Even as he struggled with cancer, former White House press secretary Tony Snow told reporters: “I’m a very lucky guy.”

In fact, George Bush was lucky to have had Snow as his spokesman during the period when it became clear that, while Bush could not renew his failed presidency, he could be less of an embarrassment to himself and his country.

Snow was a true-believer Republican who, to a far greater extent than many of the people around the president, took seriously the work of communicating the ideas and ideals of the Bush-Cheney presidency to the American people.

Before he joined the administration, Snow had bluntly argued in a column that the president’s “wavering conservatism has become an active concern among Republicans, who wish he would stop cowering under the bed and start fighting back against the likes of Harry Reid, Nancy Pelosi and Joe Wilson.”

“The newly passive George Bush has become something of an embarrassment,” concluded Snow.

To his credit, Bush’s reaction to the criticism was to invite Snow to help him do a better job of explaining his views.

To Snow’s credit, he accepted the offer.

The dynamic put Snow in a position to be more than just a mouthpiece. In an administration that has suffered from a surplus of “yes men” and “yes women,” the veteran Detroit News writer and Fox News commentator joined Bush’s inner circle as someone with self-respect — and the president’s respect.

That made the brief period when Snow served as White House press secretary in 2006 and 2007 a time that saw the administration display a measure of dignity. It was also a time when Bush began to put more distance between himself at the noxious influence of Vice President Cheney — a process that continues to this day.

No, Snow was not a perfect player. He tangled with my friend Helen Thomas, and he was not above spinning — as I had to point out more than once.

But Tony Snow was the best spokesman a president like George Bush could ask for — and a far cry better than Bush could have hoped for at the point when the commentator made the leap from punditry to the podium.

Unlike his predecessor, Scott McClellan, who has acknowledged that he was duped by the sleazier elements (Scooter Libby, Karl Rove, Dick Cheney) in the White House, and his successor, Dana Perino, who might charitably be described as “ridiculous,” Snow was a mature adult who was not going to be duped and who cared enough about his reputation to offer up a rare commodity from this administration: honesty.

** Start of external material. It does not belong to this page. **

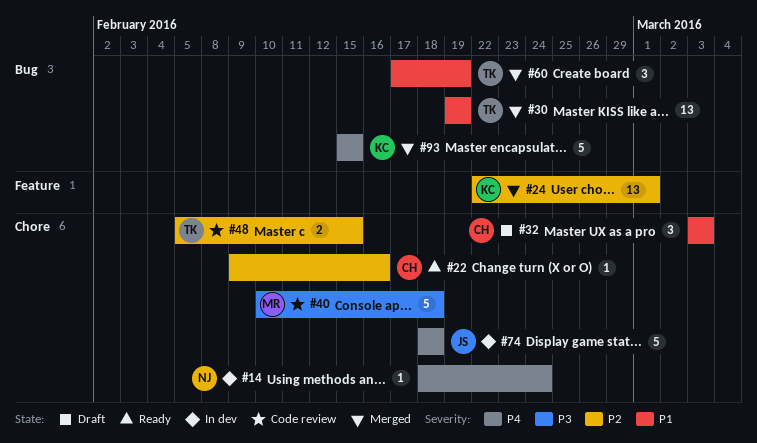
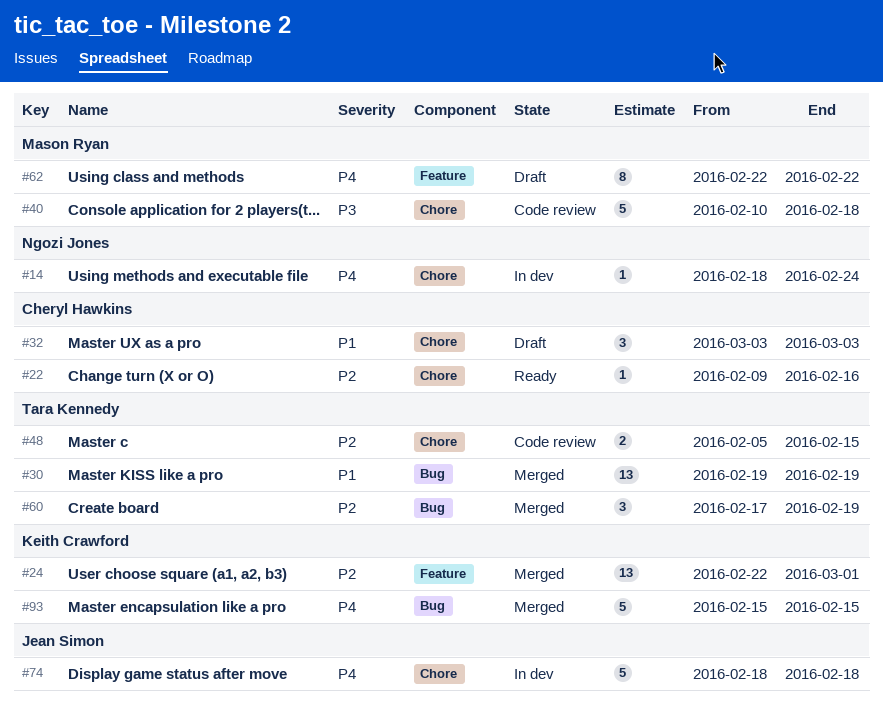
#60, priority: P1 -> P2
#62: none -> present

Snow’s death, at age 53, after a long struggle with cancer, robbed the party to which he was resolutely loyal and the movement to which he was sincerely committed of one of its most serious and effective communicators.

George Herbert Walker Bush, with whom Snow worked almost two decades ago, may have said it best when he recalled that, “(Tony Snow) won the respect of even those who violently disagree with the president’s proposals and policies. For that I think he’ll be remembered. He brought a certain civility to this very contentious job.”

One does not need to have agreed with Tony Snow’s political views to agree with the former president’s assessment.